# 原文
****************************************
小型近红外玉米蛋白质成分分析仪器设计的波段选择

Choice of wave band in design of minitype near-infrared corn protein content analyzer

采用傅里叶变换近红外漫反射光谱技术和偏最小二乘法(PLS)建立了玉米蛋白质含量的定标模型。按照预测效果优选光谱波段,为设计小型近红外玉米蛋白质成分分析仪器提供依据。采用多元散射校正方法对光谱进行预处理,然后利用Savitzky-Golay平滑法对原谱、一阶导数谱和二阶导数谱进行平滑处理。选取全谱、合频、一倍频、二倍频和蛋白质基团等5个波段,每个波段分别采用原光谱、一阶导数谱、二阶导数谱,共建立15个定标模型。同时调整Savitzky-Go-lay平滑点数和PLS因子数,通过多次PLS数值实验比较,按照预测效果确定每个模型的最优平滑点数、因子数,再从中选优。结果表明,采用一阶导数谱的一倍频波段(7000～5500cm-1)的定标效果最好,模型的预测相关系数、预测均方根偏差、相对预测均方根偏差分别为0.945,0.357,3.340%。一倍频波段可以代替全谱波段并得到更好的定标效果。
****************************************
(多视角场景重建数据)
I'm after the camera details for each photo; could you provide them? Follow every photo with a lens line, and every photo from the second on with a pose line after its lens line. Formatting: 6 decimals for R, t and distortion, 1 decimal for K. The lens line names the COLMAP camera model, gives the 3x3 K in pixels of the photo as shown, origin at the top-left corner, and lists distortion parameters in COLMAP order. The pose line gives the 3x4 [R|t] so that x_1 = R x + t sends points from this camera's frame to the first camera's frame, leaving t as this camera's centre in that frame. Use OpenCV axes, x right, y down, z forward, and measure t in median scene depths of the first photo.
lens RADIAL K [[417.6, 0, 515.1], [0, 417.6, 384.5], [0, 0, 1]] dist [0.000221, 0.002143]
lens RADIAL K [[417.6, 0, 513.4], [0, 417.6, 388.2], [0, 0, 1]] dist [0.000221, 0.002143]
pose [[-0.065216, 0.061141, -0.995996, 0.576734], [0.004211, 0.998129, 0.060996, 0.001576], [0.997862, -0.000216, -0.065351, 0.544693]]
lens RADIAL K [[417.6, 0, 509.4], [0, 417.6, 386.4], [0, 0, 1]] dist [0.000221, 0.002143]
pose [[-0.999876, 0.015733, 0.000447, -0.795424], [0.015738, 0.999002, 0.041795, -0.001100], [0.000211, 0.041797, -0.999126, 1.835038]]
****************************************
# 问题与任务
1. 根据原文回答：
(a) 对光谱进行预处理采用的是什么方法？
(b) 一共建立了多少个定标模型？
(c) 定标效果最好的是哪个波段？其范围是多少？
2. 请输出原文中从“Choice of wave”到“谱波段并得到更好的定标效果。”的部分，一字不改。
只依据原文作答，不参考记录。

# 练习答案
1.
(a) 多元散射校正方法。
(b) 15个。
(c) 采用一阶导数谱的一倍频波段，范围为7000～5500cm-1。

2.
Choice of wave band in design of minitype near-infrared corn protein content analyzer

采用傅里叶变换近红外漫反射光谱技术和偏最小二乘法(PLS)建立了玉米蛋白质含量的定标模型。按照预测效果优选光谱波段,为设计小型近红外玉米蛋白质成分分析仪器提供依据。采用多元散射校正方法对光谱进行预处理,然后利用Savitzky-Golay平滑法对原谱、一阶导数谱和二阶导数谱进行平滑处理。选取全谱、合频、一倍频、二倍频和蛋白质基团等5个波段,每个波段分别采用原光谱、一阶导数谱、二阶导数谱,共建立15个定标模型。同时调整Savitzky-Go-lay平滑点数和PLS因子数,通过多次PLS数值实验比较,按照预测效果确定每个模型的最优平滑点数、因子数,再从中选优。结果表明,采用一阶导数谱的一倍频波段(7000～5500cm-1)的定标效果最好,模型的预测相关系数、预测均方根偏差、相对预测均方根偏差分别为0.945,0.357,3.340%。一倍频波段可以代替全谱波段并得到更好的定标效果。